Frame Capsules
ongoing
photography, reversal film, double exposure, series, spaces between the frames
‘Frame Capsules’ are photographs captured in the thin vertical lines separating the frames in a 35 mm film. The concept is based on the premise that these lines on a film can be contemplated on the analogy of the idea of "reading between the lines" in a text. The 35 lines on a 35 mm film are capsuled between 36 frames and mark the "blinking" of the lens eye. Seen in a sequence, these pauses between the exposures create a photographic code for the boundaries of the frame and act as a photographic pendulum cutting up space and time in fixed images.
In 'Frame Capsules’I explore the horizon as an ephemeral object in space, an imagined optical boundary separating earth and sky.

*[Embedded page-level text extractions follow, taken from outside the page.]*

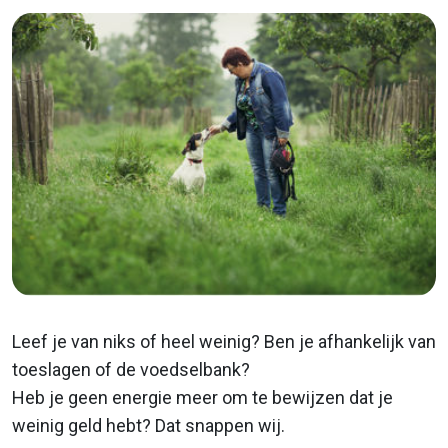
Leef je van niks of heel weinig? Ben je afhankelijk van
toeslagen of de voedselbank?
Heb je geen energie meer om te bewijzen dat je
weinig geld hebt? Dat snappen wij.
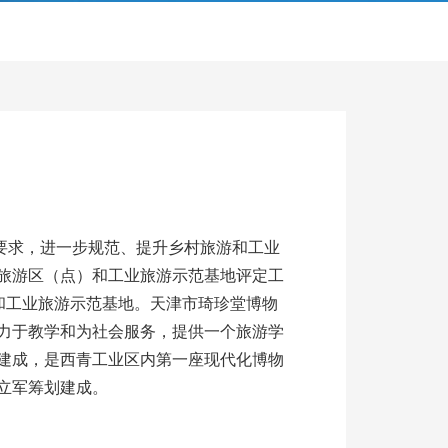
署要求，进一步规范、提升乡村旅游和工业
旅游区（点）和工业旅游示范基地评定工
）和工业旅游示范基地。天津市琦珍堂博物
力于教学和为社会服务，提供一个旅游学
年建成，是西青工业区内第一座现代化博物
牟立军筹划建成。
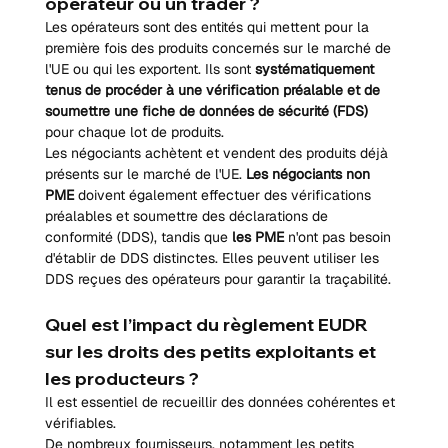
opérateur ou un trader ?
Les opérateurs sont des entités qui mettent pour la 
première fois des produits concernés sur le marché de 
l'UE ou qui les exportent. Ils sont 
systématiquement 
tenus de procéder à une vérification préalable et de 
soumettre une fiche de données de sécurité (FDS)
pour chaque lot de produits.
Les négociants achètent et vendent des produits déjà 
présents sur le marché de l'UE. 
Les négociants non 
PME
 doivent également effectuer des vérifications 
préalables et soumettre des déclarations de 
conformité (DDS), tandis que 
les PME
 n'ont pas besoin 
d'établir de DDS distinctes. Elles peuvent utiliser les 
DDS reçues des opérateurs pour garantir la traçabilité.
Quel est l’impact du règlement EUDR 
sur les droits des petits exploitants et 
les producteurs ?
Il est essentiel de recueillir des données cohérentes et 
vérifiables.
De nombreux fournisseurs, notamment les petits 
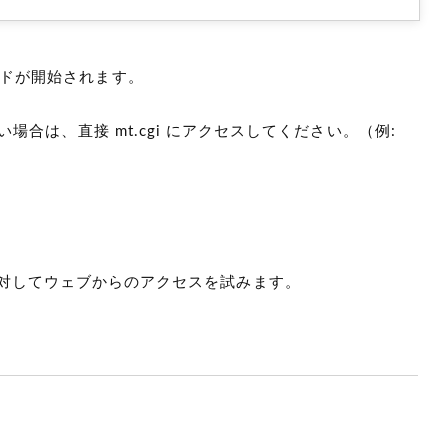
ドが開始されます。
きない場合は、直接 mt.cgi にアクセスしてください。（例:
対してウェブからのアクセスを試みます。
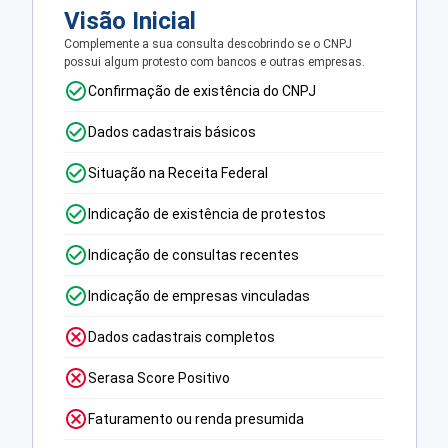
Visão Inicial
Complemente a sua consulta descobrindo se o CNPJ
possui algum protesto com bancos e outras empresas.
Confirmação de existência do CNPJ
Dados cadastrais básicos
Situação na Receita Federal
Indicação de existência de protestos
Indicação de consultas recentes
Indicação de empresas vinculadas
Dados cadastrais completos
Serasa Score Positivo
Faturamento ou renda presumida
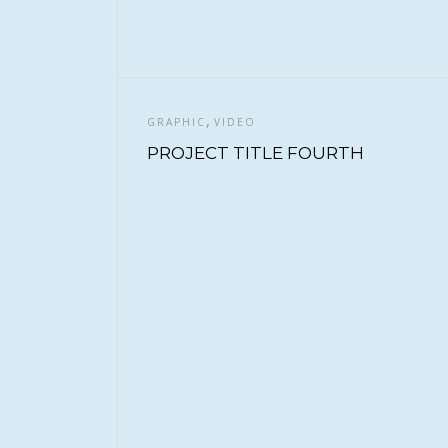
,
GRAPHIC
VIDEO
PROJECT TITLE FOURTH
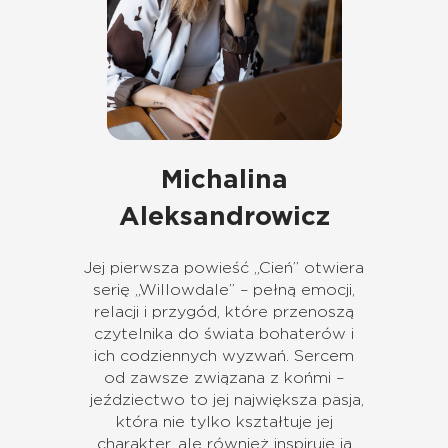
Michalina
Aleksandrowicz
Jej pierwsza powieść „Cień” otwiera
serię „Willowdale” – pełną emocji,
relacji i przygód, które przenoszą
czytelnika do świata bohaterów i
ich codziennych wyzwań. Sercem
od zawsze związana z końmi –
jeździectwo to jej największa pasja,
która nie tylko kształtuje jej
charakter, ale również inspiruje ją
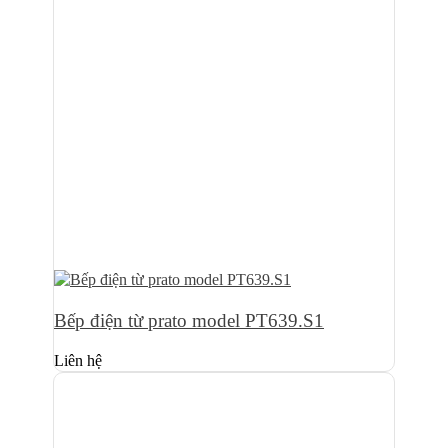
Bếp điện từ prato model PT639.S1
Liên hệ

With the use of the photographic means, the horizon is rendered as a dynamic value, a subject of transformations,a flexible boundary that allows the entry of new objects from air space to earth, a trajectory for ideas penetrating imagination. The sequence shows how at these moments the abstract unpersonified flat line of the horizon is broken down on discrete material particles.
The first exposure leaves 35 unexposed areas between the frames and I expose it a second time following Benjamin’s idea of optical unconscious and photography’s function to represent the imperceptible and broadening intellectual visibility. As a result the frames are overexposed, but the thin lines contain recognizable details. The 360 degrees rotation of the horizon goes along the 35 mm film and traces the process of landing, the transition from the abstract to the particular and expresses a new intelligible situation.